The Santa Barbara area is Zen-like in that it has an abundance of hiking trails. Coming to the area for seven years, today Hannah and I find a new-to-us hike with a pot of gold at the end of the rainbow. Let me explain.
Different from most of hikes where Hannah and I are alone together, today Claudia, a regular on the trails in Santa Barbara, joins us. She is an example of the serendipity that comes to our lives when we just put ourselves out there.
You see, at pickleball in Santa Barbara, Hannah and I met her hubby Bill. One thing led to another and they came to our house for drinks, dinner, and Mormon Bridge, the Rothermel Family’s favorite card game. Over dinner, we learned of Claudia’s trail adventures and invited her along on our hike into the mountains above Montecito.
Following the lead of our daughter Molly and her hubby Tip who hiked this Hot Springs Trail just last week, we three come to the trailhead and find only one spot of the seven for parking. Hakuna Matata (no worries). If you, too, can’t find a parking spot, just around the corner on Riven Rock Road there is parking for 30+ vehicles.
On an unusually warm late February day going to 80F, we three take to the opening chute of the trail past the mansions of Montecito. At 830A, the trail is shaded with many places for two of us to walk side by side in conversation.
Since it’s not a long hike at 2.6 miles round trip, the trails modest 800’ elevation gain makes this a hike one families can do. In fact, we soon will see a dad with his one-year-old on the trail. Yes, he is carrying her, but there is a reason why she is along; and that’s at the end of the rainbow.
Like her husband Bill whom I teamed up with for pickleball just yesterday, Claudia is good company sharing her stories and wondering about our lives. We have a kindred spirit.
Though the McMenemy and Saddlerock Trails veer off our path, our trail is easy to follow as we crisscross the nearly dry creek into the mountains; due to the mini-drought of the winter of 2020, there are small pools here and there.

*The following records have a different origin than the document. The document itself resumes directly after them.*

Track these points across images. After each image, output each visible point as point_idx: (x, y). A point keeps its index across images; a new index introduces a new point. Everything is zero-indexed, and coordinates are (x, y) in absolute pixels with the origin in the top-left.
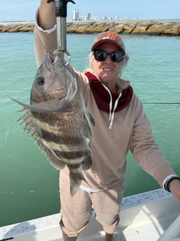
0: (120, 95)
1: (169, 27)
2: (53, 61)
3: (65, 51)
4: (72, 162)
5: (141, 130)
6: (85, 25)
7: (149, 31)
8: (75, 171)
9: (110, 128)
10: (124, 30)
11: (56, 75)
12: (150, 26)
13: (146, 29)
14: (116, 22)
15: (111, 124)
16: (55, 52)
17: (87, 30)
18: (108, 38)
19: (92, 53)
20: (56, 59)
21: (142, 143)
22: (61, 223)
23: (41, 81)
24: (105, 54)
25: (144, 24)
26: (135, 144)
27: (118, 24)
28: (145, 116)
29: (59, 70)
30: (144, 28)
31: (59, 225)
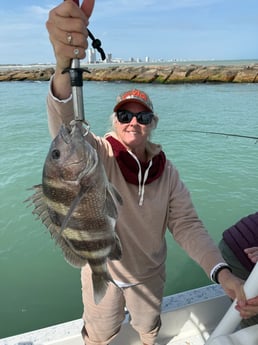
0: (151, 163)
1: (216, 72)
2: (70, 132)
3: (83, 120)
4: (95, 255)
5: (179, 205)
6: (103, 70)
7: (190, 77)
8: (98, 269)
9: (141, 204)
10: (157, 76)
11: (73, 147)
12: (191, 71)
13: (187, 76)
14: (146, 67)
15: (142, 199)
16: (73, 122)
17: (108, 76)
18: (132, 97)
19: (114, 114)
20: (74, 129)
21: (181, 220)
22: (84, 332)
23: (56, 154)
24: (129, 116)
25: (183, 68)
26: (173, 222)
27: (148, 69)
28: (183, 185)
29: (76, 141)
30: (183, 74)
31: (81, 335)
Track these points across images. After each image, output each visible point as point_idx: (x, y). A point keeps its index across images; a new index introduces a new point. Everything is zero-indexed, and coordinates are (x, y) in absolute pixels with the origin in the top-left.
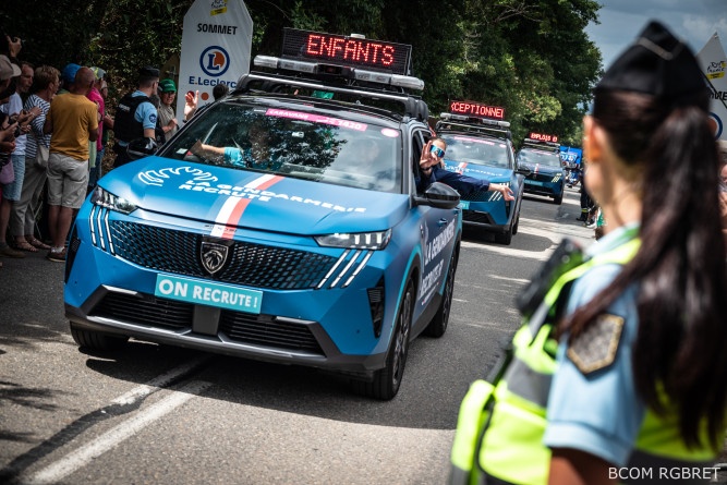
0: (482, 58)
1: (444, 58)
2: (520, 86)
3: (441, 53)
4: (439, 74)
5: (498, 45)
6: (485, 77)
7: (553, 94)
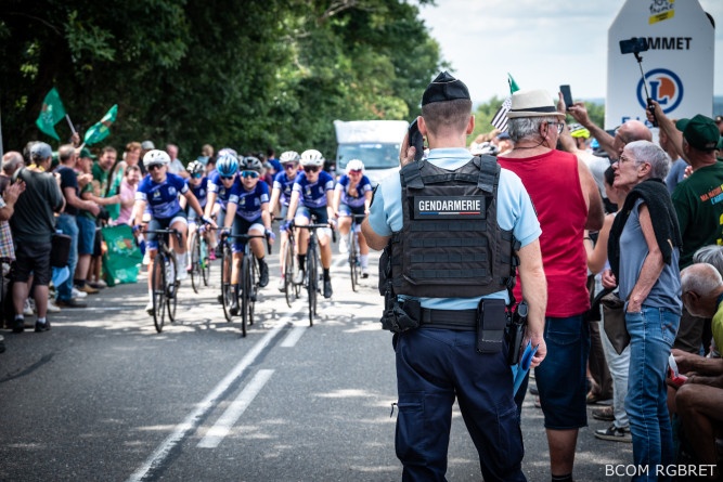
0: (316, 60)
1: (270, 65)
2: (360, 90)
3: (266, 60)
4: (267, 85)
5: (331, 44)
6: (322, 82)
7: (396, 94)
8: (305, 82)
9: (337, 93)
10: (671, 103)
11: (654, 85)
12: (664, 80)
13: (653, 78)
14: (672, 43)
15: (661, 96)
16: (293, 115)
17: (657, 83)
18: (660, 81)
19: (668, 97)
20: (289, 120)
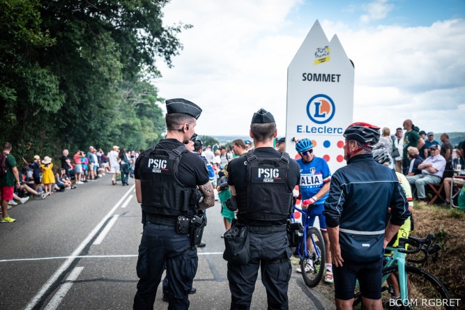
8: (123, 125)
9: (134, 129)
10: (327, 116)
11: (317, 104)
12: (323, 101)
13: (317, 100)
14: (329, 78)
15: (321, 112)
16: (119, 136)
17: (319, 104)
18: (321, 102)
19: (326, 113)
20: (118, 137)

Arriving at one final creek crossing with the smell of sulfur in the air, we figure the hot spring pools Molly mentioned were just the small pools in the very dry creek bed. Not so fast my friends!
Turning back toward the trailhead, we soon see said father and his child. Chatting him up, we learn that he is off for a soak in the hot springs with his daughter. He lets us know it’s just a little further up the trail.
We would have totally missed the hot springs if the universe hadn’t intervened for our greater good. Zen Deux! Finding four iridescent pools of warm water with fascinating white strings of algae(?), we deboot to soak in the healing warm waters of Montecito’s Hot Springs.